__AIM 1__.
Can you turn the paragraph of the HMM excerpt that begins "In practice, HMMs sometimes cannot be estimated" into a short bulleted list that keeps its main facts?
__AIM 2__.
Will you echo word for word everything in the HMM excerpt from "The results are" down to "estimation via TMB."?

Further, one can retrieve the state sequence used to generate the data by performing an adjustment:

# Generate a random sample from a HMM
pois.HMM.generate.sample  <- function(ns, mod) {
  mvect <- 1:mod$m
  state <- numeric(ns)
  state[1] <- sample(mvect, 1, prob = mod$delta)
  for (i in 2:ns) {
    state[i] <- sample(mvect, 1, prob = mod$gamma[state[i - 1], ])
  }
  x <- rpois(ns, lambda = mod$lambda[state])
  return(list(data = x, state = state))
}

The results are returned in a list to simplify usage, as the intuitive way (c(x, state)) would append the state sequence to the data.

In practice, HMMs sometimes cannot be estimated on generated samples. To deal with this, we can generate a new sample as long as HMMs cannot be estimated on it, with the help of this more resilient function which can easily be adapted to different needs. Natural parameter estimates are returned for convenience. The argument test_marqLevAlg decides if convergence of marqLevAlg is required. The argument std_error decides if standard errors are returned along with TMB’s estimates. This function relies on the custom function TMB.estimate which is a wrapper of nlminb made for Poisson HMM estimation via TMB.

# Generate a random sample from a HMM
pois.HMM.generate.estimable.sample <- function(ns,
                                               mod,
                                               testing_params = mod,
                                               params_names = PARAMS_NAMES,
                                               return_std_error = FALSE,
                                               return_the_MSE_estimators = FALSE,
                                               control_args = CONTROL_ARGS,
                                               debug_message = "") {
  if(anyNA(c(ns, mod, testing_params))) {
    stop("Some parameters are NA in pois.HMM.generate.estimable.sample")

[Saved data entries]
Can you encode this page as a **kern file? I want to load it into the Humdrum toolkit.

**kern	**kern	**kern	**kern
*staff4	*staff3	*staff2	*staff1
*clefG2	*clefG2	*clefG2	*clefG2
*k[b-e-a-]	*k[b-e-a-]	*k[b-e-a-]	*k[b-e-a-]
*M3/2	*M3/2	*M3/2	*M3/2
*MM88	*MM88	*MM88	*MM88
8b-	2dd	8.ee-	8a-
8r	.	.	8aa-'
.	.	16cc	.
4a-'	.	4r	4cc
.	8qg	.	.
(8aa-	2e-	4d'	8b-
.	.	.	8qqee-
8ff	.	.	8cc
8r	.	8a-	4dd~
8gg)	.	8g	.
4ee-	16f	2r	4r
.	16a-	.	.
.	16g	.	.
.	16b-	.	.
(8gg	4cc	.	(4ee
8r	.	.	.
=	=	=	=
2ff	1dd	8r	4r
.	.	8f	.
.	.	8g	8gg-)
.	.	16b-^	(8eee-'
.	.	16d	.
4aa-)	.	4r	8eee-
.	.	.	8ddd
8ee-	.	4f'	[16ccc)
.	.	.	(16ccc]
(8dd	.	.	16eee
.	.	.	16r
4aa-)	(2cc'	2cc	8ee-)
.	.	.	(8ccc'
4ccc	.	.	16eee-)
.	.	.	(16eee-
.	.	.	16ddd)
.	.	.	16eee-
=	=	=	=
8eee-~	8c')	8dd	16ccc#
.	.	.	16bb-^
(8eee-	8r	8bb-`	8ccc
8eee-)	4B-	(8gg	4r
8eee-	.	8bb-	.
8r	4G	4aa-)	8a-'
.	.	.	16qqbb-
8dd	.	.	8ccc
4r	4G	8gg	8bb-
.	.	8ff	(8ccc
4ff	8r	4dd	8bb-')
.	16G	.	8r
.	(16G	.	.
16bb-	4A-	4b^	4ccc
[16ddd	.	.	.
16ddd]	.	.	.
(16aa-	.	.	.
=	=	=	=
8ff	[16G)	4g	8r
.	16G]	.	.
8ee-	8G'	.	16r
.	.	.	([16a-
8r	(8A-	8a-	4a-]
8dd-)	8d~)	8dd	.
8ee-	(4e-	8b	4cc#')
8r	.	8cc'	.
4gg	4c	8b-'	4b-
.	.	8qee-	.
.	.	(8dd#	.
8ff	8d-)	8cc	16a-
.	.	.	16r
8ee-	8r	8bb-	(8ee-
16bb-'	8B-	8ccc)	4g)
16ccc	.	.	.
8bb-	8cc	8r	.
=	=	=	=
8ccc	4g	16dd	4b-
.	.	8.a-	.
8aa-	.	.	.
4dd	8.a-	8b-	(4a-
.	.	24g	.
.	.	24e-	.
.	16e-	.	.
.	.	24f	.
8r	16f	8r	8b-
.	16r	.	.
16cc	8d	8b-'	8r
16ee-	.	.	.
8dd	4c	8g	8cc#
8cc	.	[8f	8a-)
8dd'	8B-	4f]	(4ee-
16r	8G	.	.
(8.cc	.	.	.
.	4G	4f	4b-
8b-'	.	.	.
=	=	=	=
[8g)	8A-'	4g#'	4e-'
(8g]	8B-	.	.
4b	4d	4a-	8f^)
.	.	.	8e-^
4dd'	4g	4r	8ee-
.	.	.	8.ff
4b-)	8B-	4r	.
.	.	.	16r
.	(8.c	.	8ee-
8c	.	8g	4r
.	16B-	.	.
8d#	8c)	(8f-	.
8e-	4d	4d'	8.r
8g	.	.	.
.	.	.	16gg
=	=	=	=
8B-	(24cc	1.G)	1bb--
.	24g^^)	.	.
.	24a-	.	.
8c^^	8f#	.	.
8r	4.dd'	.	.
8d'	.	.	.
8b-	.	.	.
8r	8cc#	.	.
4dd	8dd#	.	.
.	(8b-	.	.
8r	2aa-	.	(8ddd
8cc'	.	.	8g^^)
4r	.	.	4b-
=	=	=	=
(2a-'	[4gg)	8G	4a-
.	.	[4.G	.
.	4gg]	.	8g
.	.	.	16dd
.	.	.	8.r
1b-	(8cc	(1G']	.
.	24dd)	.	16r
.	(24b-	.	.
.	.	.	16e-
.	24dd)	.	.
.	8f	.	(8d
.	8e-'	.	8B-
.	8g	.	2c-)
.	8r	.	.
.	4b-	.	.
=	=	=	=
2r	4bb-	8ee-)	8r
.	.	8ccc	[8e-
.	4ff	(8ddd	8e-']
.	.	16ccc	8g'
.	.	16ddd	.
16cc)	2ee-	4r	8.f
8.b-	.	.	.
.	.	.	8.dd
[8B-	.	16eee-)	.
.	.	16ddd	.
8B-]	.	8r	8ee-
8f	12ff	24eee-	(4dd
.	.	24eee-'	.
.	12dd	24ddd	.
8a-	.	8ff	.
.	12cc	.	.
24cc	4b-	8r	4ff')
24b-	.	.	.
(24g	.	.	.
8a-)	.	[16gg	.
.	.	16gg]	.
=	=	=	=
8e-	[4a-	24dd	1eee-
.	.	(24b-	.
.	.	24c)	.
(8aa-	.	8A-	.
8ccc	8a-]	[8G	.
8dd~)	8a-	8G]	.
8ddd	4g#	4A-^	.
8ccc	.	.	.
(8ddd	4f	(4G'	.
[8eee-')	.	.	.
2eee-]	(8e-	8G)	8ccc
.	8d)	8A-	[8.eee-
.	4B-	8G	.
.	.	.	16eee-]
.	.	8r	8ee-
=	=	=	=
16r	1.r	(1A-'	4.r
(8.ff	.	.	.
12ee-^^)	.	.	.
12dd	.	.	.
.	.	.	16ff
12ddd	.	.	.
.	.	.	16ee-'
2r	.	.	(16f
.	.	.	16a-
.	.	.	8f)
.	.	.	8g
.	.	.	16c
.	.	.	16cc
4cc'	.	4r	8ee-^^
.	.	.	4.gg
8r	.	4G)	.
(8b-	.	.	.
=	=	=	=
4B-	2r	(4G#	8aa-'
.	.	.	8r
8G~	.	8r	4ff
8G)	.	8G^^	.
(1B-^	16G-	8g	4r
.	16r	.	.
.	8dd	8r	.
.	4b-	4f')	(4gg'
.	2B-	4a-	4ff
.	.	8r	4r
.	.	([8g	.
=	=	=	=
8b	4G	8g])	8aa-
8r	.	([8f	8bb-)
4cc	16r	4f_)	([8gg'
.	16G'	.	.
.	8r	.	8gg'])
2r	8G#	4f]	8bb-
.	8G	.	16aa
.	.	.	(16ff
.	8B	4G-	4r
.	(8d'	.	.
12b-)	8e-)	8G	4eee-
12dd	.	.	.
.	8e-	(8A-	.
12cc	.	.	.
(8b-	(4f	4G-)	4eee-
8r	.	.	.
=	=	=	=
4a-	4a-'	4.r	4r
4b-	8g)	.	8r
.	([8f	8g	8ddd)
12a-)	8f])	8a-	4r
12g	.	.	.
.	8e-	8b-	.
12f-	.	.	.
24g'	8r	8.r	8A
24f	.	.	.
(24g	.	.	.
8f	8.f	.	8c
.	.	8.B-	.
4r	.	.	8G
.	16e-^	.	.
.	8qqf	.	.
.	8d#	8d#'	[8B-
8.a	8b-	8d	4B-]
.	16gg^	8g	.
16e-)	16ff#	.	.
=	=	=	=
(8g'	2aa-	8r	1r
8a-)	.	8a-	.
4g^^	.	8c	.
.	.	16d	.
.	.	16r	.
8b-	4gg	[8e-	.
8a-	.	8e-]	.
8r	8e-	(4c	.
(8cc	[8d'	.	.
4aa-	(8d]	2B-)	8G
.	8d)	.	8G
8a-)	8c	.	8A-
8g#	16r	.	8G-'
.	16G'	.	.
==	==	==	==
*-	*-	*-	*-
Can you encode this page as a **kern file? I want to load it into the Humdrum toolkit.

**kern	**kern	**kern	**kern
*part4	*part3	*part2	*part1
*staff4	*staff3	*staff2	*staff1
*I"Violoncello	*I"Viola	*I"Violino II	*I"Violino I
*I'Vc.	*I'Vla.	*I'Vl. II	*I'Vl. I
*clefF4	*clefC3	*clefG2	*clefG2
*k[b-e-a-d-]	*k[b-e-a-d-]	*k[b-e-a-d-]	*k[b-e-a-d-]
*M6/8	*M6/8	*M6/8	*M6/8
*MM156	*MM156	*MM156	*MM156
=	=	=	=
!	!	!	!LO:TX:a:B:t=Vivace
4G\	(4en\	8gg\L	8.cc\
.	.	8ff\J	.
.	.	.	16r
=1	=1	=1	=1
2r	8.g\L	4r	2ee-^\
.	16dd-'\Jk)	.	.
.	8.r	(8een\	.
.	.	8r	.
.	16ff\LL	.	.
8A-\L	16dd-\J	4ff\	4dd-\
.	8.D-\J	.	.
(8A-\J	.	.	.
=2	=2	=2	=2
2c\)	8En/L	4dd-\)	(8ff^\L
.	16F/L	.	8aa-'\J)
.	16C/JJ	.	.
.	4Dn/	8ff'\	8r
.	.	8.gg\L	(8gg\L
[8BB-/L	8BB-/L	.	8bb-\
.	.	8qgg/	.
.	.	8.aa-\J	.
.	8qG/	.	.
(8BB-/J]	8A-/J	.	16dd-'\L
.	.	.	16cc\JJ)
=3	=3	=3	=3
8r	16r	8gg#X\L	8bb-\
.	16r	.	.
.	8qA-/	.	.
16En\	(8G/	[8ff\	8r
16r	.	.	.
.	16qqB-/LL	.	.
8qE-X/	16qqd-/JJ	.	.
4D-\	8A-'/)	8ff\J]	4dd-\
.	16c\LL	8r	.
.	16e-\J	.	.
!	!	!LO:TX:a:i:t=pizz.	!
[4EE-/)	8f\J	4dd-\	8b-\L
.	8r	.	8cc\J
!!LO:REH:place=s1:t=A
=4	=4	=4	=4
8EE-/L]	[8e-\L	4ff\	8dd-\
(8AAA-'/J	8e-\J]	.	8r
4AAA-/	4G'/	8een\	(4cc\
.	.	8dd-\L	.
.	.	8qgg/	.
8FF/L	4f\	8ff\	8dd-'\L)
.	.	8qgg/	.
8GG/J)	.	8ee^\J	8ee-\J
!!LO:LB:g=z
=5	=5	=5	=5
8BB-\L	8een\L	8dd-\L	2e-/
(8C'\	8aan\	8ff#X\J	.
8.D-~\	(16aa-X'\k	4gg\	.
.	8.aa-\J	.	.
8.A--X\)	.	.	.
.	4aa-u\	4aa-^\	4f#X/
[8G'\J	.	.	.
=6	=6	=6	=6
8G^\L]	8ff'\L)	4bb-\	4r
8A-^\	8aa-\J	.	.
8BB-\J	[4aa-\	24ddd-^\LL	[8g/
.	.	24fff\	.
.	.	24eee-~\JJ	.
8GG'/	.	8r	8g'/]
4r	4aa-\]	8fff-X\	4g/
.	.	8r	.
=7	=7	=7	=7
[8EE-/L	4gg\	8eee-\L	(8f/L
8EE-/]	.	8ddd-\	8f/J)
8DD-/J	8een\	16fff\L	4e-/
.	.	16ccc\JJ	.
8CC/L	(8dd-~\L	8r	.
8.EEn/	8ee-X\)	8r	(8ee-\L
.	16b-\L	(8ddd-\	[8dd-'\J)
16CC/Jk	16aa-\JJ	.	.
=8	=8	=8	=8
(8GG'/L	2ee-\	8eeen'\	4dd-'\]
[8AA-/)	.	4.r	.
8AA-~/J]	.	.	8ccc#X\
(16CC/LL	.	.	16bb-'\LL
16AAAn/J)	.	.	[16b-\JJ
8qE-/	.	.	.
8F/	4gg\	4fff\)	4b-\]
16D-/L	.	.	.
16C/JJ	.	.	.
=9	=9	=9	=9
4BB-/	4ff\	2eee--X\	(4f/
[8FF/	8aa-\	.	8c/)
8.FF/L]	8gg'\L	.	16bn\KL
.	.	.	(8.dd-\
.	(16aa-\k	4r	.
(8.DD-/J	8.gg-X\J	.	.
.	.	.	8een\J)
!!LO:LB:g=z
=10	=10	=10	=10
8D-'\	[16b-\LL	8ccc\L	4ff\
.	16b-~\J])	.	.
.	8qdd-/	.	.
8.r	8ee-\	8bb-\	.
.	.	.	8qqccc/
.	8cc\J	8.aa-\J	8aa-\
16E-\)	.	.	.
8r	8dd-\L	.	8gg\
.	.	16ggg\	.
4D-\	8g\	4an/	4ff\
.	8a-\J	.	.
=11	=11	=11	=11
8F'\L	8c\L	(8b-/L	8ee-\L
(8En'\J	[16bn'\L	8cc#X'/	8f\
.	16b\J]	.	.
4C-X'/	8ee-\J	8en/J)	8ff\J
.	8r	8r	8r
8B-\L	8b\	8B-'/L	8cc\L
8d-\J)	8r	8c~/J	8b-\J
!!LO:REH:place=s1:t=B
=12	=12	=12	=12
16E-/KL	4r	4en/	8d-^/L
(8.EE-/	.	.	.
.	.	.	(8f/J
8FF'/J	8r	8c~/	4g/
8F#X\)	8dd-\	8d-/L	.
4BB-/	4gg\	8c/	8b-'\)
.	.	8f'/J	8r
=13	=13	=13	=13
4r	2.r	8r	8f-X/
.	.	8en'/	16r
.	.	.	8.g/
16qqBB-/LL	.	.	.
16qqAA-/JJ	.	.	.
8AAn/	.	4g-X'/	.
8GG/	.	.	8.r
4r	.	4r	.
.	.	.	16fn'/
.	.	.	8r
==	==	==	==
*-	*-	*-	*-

__EXERCISE OUTPUT 1__.
- HMMs sometimes cannot be estimated on generated samples.
- A more resilient function, easy to adapt to different needs, keeps generating new samples as long as HMMs cannot be estimated on them.
- It returns natural parameter estimates for convenience.
- The argument test_marqLevAlg decides whether convergence of marqLevAlg is required.
- The argument std_error decides whether standard errors are returned along with TMB's estimates.
- It relies on the custom function TMB.estimate, a wrapper of nlminb made for Poisson HMM estimation via TMB.

__EXERCISE OUTPUT 2__.
The results are returned in a list to simplify usage, as the intuitive way (c(x, state)) would append the state sequence to the data.

In practice, HMMs sometimes cannot be estimated on generated samples. To deal with this, we can generate a new sample as long as HMMs cannot be estimated on it, with the help of this more resilient function which can easily be adapted to different needs. Natural parameter estimates are returned for convenience. The argument test_marqLevAlg decides if convergence of marqLevAlg is required. The argument std_error decides if standard errors are returned along with TMB’s estimates. This function relies on the custom function TMB.estimate which is a wrapper of nlminb made for Poisson HMM estimation via TMB.